In 1958 the Photo-Historic and Museological Committee of MFSZ was established, which had tried for long decades to collect, preserve and present the relics of the Hungarian history of photography, thus building the foundations of Hungarian photo-museology. Since there was not a museum of photography or a university research center, the photo archives of the Hungarian National Museum played an important role in collecting photographs and performing research in the history of photography.

Under the entry photography, the Esztétikai Kislexikon [Encyclopedia of Aesthetics] published at the end of the decade, the author still had to assert that photography is equal to the other forms of art, even though this was not universally accepted in Hungary.[14] Only the next decade, the 1970s brought some changes in this regard.

[1] Act XXV of 1920, commonly referred to as numerus clauses, limited the enrollment of people of Jewish origins into universities on an ethnic basis. This legislation was followed by the so-called First Anti-Jewish Act, namely, Act XV of 1938, and Act IV of 1939, that is, the Second Anti-Jewish Act. The latter determined the definition of Jewish on a racial basis, and limited or excluded those considered Jews from certain areas. The Third Anti-Jewish Act, Act XV of 1941, gave way for even more racial discrimination. After the German occupation of Hungary in 1944, Jews were ordered to wear the yellow star, and soon the Jewish population was forced into ghettos. In May their deportation to work camps and extermination camps was started.

[2] Dulovits, Jenő. Művészi fényképezés [Artistic Photography]. Budapest: Királyi Magyar Egyetemi Nyomda [Royal Hungarian University Press], 1940.

[3] Németh was the designer of the Duflex camera.

[4] Szarka, Klára. A Kádár-kor Új Tükörben [The Kádár Era in Új Tükör (New Mirror)]. Manuscript.

[5] Kincses, Károly. A két Reismann [The Two Reismanns]. Kecskemét: Hungarian Museum of Photography, 2004.

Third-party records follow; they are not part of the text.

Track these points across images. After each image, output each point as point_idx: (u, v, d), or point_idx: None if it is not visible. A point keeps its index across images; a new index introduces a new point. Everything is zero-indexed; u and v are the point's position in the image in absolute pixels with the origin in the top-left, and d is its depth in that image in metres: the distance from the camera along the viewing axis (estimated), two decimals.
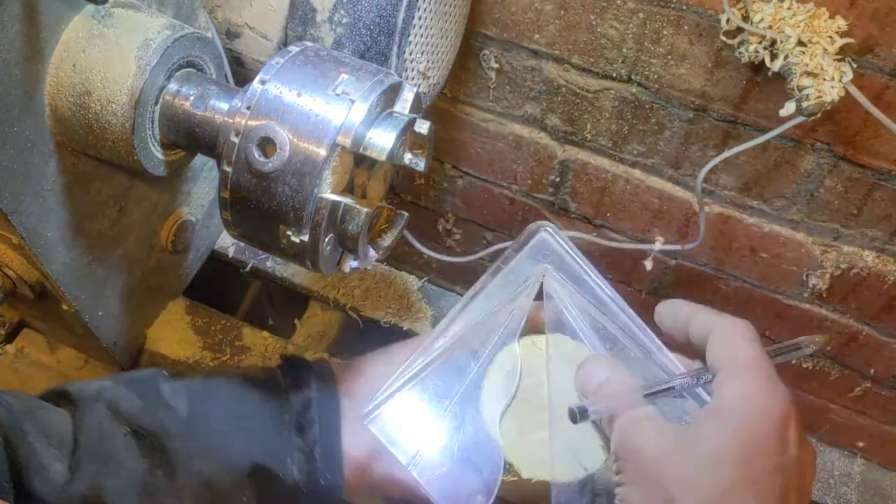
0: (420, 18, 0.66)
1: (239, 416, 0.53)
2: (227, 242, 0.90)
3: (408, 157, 0.54)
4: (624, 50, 0.75)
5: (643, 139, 0.82)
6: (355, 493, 0.55)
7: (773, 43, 0.64)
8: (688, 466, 0.40)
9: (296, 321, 0.95)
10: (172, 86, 0.55)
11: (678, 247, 0.85)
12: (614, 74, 0.78)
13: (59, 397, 0.55)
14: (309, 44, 0.55)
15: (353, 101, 0.50)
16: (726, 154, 0.73)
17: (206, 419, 0.53)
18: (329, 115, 0.50)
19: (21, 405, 0.53)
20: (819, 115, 0.63)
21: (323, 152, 0.49)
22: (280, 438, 0.53)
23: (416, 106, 0.56)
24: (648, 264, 0.89)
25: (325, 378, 0.56)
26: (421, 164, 0.54)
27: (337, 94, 0.50)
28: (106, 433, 0.52)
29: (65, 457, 0.51)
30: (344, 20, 0.64)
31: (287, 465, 0.52)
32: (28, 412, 0.52)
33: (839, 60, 0.63)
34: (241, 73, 0.72)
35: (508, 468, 0.52)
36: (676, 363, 0.53)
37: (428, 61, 0.71)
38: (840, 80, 0.62)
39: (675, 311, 0.51)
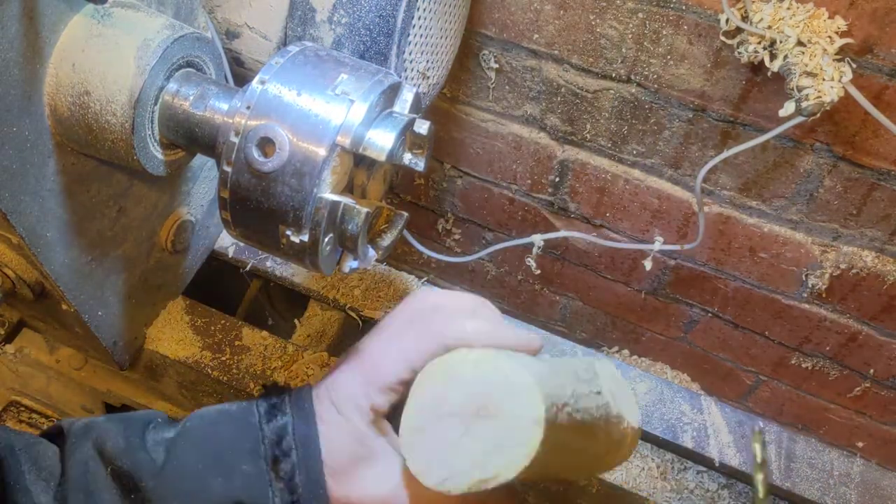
0: (419, 18, 0.66)
1: (214, 454, 0.52)
2: (227, 242, 0.90)
3: (407, 157, 0.54)
4: (623, 50, 0.75)
5: (642, 139, 0.82)
6: None
7: (773, 43, 0.64)
8: None
9: (295, 321, 0.95)
10: (172, 86, 0.55)
11: (677, 247, 0.85)
12: (614, 74, 0.78)
13: (56, 433, 0.57)
14: (308, 44, 0.55)
15: (352, 101, 0.50)
16: (726, 154, 0.73)
17: (181, 463, 0.52)
18: (329, 115, 0.49)
19: (19, 440, 0.54)
20: (818, 115, 0.63)
21: (322, 152, 0.49)
22: (258, 472, 0.52)
23: (416, 106, 0.56)
24: (648, 264, 0.89)
25: (300, 400, 0.54)
26: (420, 164, 0.54)
27: (336, 94, 0.50)
28: (90, 470, 0.52)
29: (52, 489, 0.53)
30: (343, 20, 0.64)
31: (270, 497, 0.51)
32: (25, 446, 0.54)
33: (838, 60, 0.63)
34: (241, 73, 0.72)
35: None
36: None
37: (427, 61, 0.71)
38: (839, 81, 0.62)
39: None
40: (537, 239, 0.89)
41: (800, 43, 0.62)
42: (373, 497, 0.53)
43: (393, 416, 0.54)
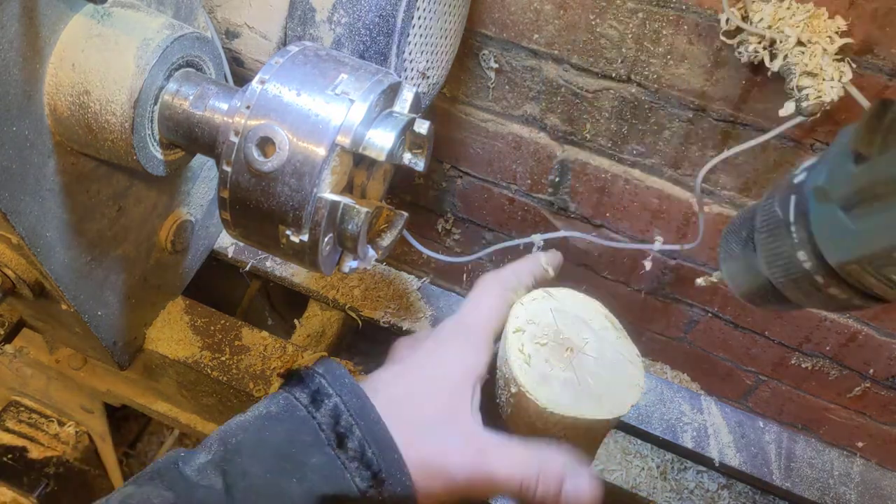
0: (419, 18, 0.66)
1: (278, 458, 0.50)
2: (227, 242, 0.90)
3: (407, 157, 0.54)
4: (623, 50, 0.75)
5: (642, 139, 0.82)
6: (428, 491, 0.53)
7: (773, 43, 0.64)
8: None
9: (295, 321, 0.95)
10: (171, 85, 0.55)
11: (677, 247, 0.85)
12: (613, 74, 0.78)
13: None
14: (308, 43, 0.55)
15: (352, 101, 0.50)
16: (726, 154, 0.73)
17: (246, 480, 0.49)
18: (328, 114, 0.49)
19: None
20: (818, 115, 0.63)
21: (322, 152, 0.49)
22: (328, 459, 0.50)
23: (416, 106, 0.56)
24: (648, 264, 0.89)
25: (338, 376, 0.53)
26: (420, 164, 0.54)
27: (336, 94, 0.50)
28: None
29: None
30: (343, 20, 0.64)
31: (348, 480, 0.49)
32: None
33: (838, 60, 0.63)
34: (241, 72, 0.72)
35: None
36: None
37: (427, 61, 0.71)
38: (839, 80, 0.62)
39: None
40: (537, 239, 0.89)
41: (800, 43, 0.62)
42: (450, 454, 0.52)
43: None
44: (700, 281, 0.61)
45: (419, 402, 0.53)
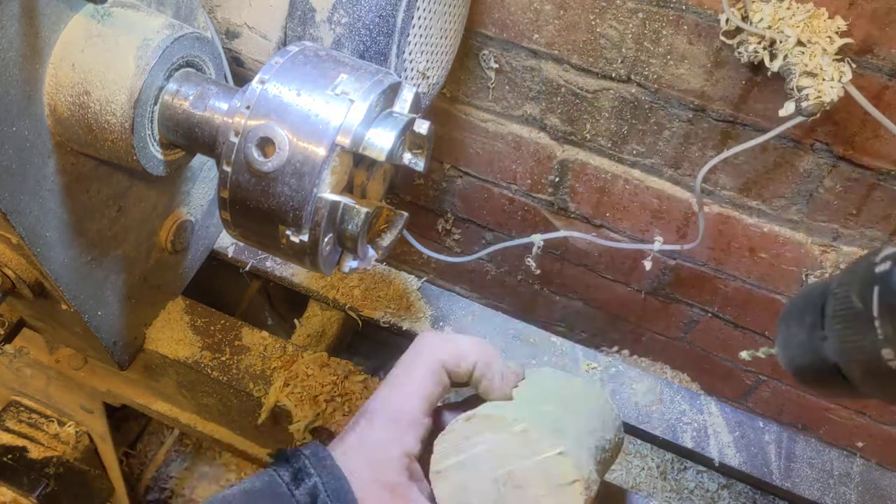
0: (419, 18, 0.66)
1: None
2: (227, 242, 0.90)
3: (407, 157, 0.54)
4: (623, 50, 0.75)
5: (642, 139, 0.82)
6: None
7: (773, 43, 0.64)
8: None
9: (295, 321, 0.95)
10: (171, 85, 0.55)
11: (677, 247, 0.85)
12: (613, 74, 0.78)
13: None
14: (308, 43, 0.55)
15: (352, 101, 0.50)
16: (726, 154, 0.73)
17: None
18: (328, 114, 0.49)
19: None
20: (818, 115, 0.63)
21: (322, 152, 0.49)
22: None
23: (416, 106, 0.56)
24: (648, 264, 0.89)
25: (321, 458, 0.56)
26: (420, 164, 0.54)
27: (336, 94, 0.50)
28: None
29: None
30: (343, 20, 0.64)
31: None
32: None
33: (838, 60, 0.63)
34: (241, 72, 0.72)
35: None
36: None
37: (427, 61, 0.71)
38: (839, 81, 0.62)
39: None
40: (537, 239, 0.89)
41: (800, 43, 0.62)
42: None
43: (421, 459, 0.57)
44: (744, 355, 0.59)
45: (371, 492, 0.55)
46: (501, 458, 0.53)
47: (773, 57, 0.65)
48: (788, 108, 0.64)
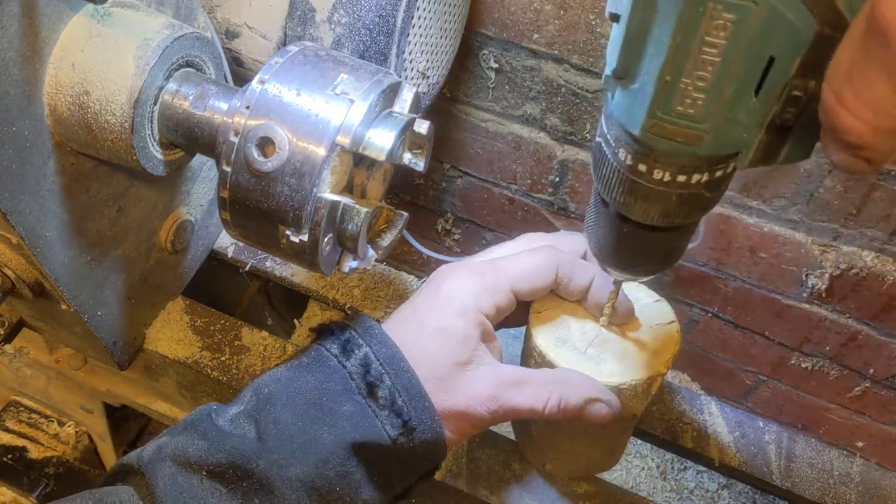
0: (419, 18, 0.66)
1: (309, 407, 0.50)
2: (227, 242, 0.90)
3: (407, 157, 0.54)
4: None
5: None
6: (458, 430, 0.54)
7: None
8: None
9: (295, 321, 0.95)
10: (171, 85, 0.55)
11: None
12: None
13: (122, 474, 0.52)
14: (308, 43, 0.55)
15: (352, 101, 0.50)
16: None
17: (281, 428, 0.50)
18: (328, 114, 0.49)
19: (84, 499, 0.49)
20: None
21: (322, 152, 0.49)
22: (359, 408, 0.50)
23: (416, 106, 0.56)
24: None
25: (369, 327, 0.53)
26: (420, 164, 0.54)
27: (336, 94, 0.50)
28: (183, 486, 0.48)
29: None
30: (343, 20, 0.64)
31: (379, 428, 0.50)
32: (95, 502, 0.49)
33: None
34: (241, 72, 0.72)
35: None
36: None
37: (427, 61, 0.71)
38: None
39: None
40: None
41: None
42: (473, 395, 0.53)
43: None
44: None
45: (438, 349, 0.54)
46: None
47: None
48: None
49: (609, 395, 0.56)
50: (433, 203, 1.05)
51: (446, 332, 0.53)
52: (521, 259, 0.58)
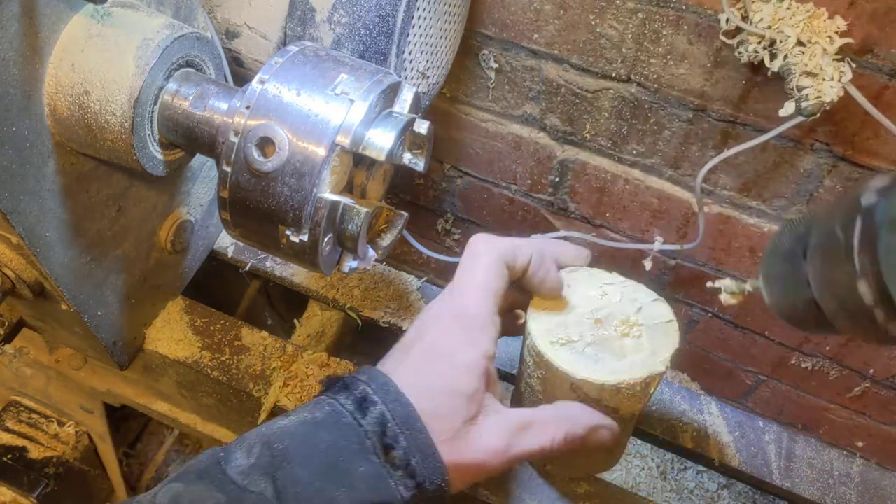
0: (419, 18, 0.66)
1: (326, 466, 0.50)
2: (227, 242, 0.90)
3: (407, 157, 0.54)
4: (623, 50, 0.75)
5: (642, 139, 0.82)
6: (459, 484, 0.54)
7: (773, 43, 0.64)
8: None
9: (295, 321, 0.95)
10: (171, 85, 0.55)
11: (677, 247, 0.85)
12: (613, 74, 0.78)
13: None
14: (308, 43, 0.55)
15: (352, 101, 0.50)
16: (726, 154, 0.73)
17: (298, 488, 0.49)
18: (328, 114, 0.49)
19: None
20: (818, 115, 0.63)
21: (322, 152, 0.49)
22: (375, 469, 0.50)
23: (416, 106, 0.56)
24: (648, 264, 0.89)
25: (383, 384, 0.53)
26: (420, 164, 0.54)
27: (336, 94, 0.50)
28: None
29: None
30: (343, 20, 0.64)
31: (393, 489, 0.50)
32: None
33: (838, 60, 0.63)
34: (241, 72, 0.72)
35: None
36: None
37: (427, 61, 0.71)
38: (839, 81, 0.62)
39: None
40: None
41: (800, 43, 0.62)
42: (485, 450, 0.53)
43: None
44: (725, 297, 0.58)
45: (449, 408, 0.54)
46: (600, 300, 0.62)
47: (773, 57, 0.65)
48: (788, 108, 0.64)
49: (609, 422, 0.58)
50: (433, 203, 1.05)
51: (455, 393, 0.53)
52: (481, 281, 0.58)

[6]  Kincses, Károly. “1956 hordaléka, Hungarian Out (3. rész) [The Alluvium of 1956. Hungarian Out (Chapter 3)].” Fotóművészet [Photograhic Art] (2011/4).

[7] Open to the public from October 15 through November 12 in 1960, the exhibition was organized by MFSZ from their own works of the previous 15 years.

[8] András Bán accurately calls this “scholastic realism.” In Bán, András, editor. Fotográfozásról [About Photographing]. Budapest: Múzsák, 1982.

[9] Schwanner, Endre and Klára Szarka. “Társasági rovat 1./ A Népművelési Intézet fotós programjai [Social Column 1 / Photography events of the Institute for People’s Education].” Fotóművészet [Photographic Art] (2008/1).

[10] The clubs of the Party’s youth organization, the Kommunista Ifjúsági Szövetség (Hungarian Young Communist League), were often the terrain for the oppositional culture, clearly marking the ambivalence of the Kádár era.

[11] In 1995, in the Budapest Gallery, one of the most prestigious exhibition spaces of the capital, the original exhibition was organized again.

[12] The exhibition was scheduled for the period of the summer university; it could be visited between July 20 and August 10, because then lots of students would gather there from all over the world to learn the Hungarian language.

[13] Szilágyi, Sándor. Neoavantgárd tendenciák a magyar fotóművészetben, 1965–1984. [Neo-avant-garde trends in Hungarian photo arts, 1965–1984]. Budapest: Új Mandátum Könyvkiadó, 2007. 13.

[14] Szigeti, József, editor. Esztétikai kislexikon [Encyclopedia of Aesthetics]. Budapest: Kossuth Könyvkiadó, 1969. 120.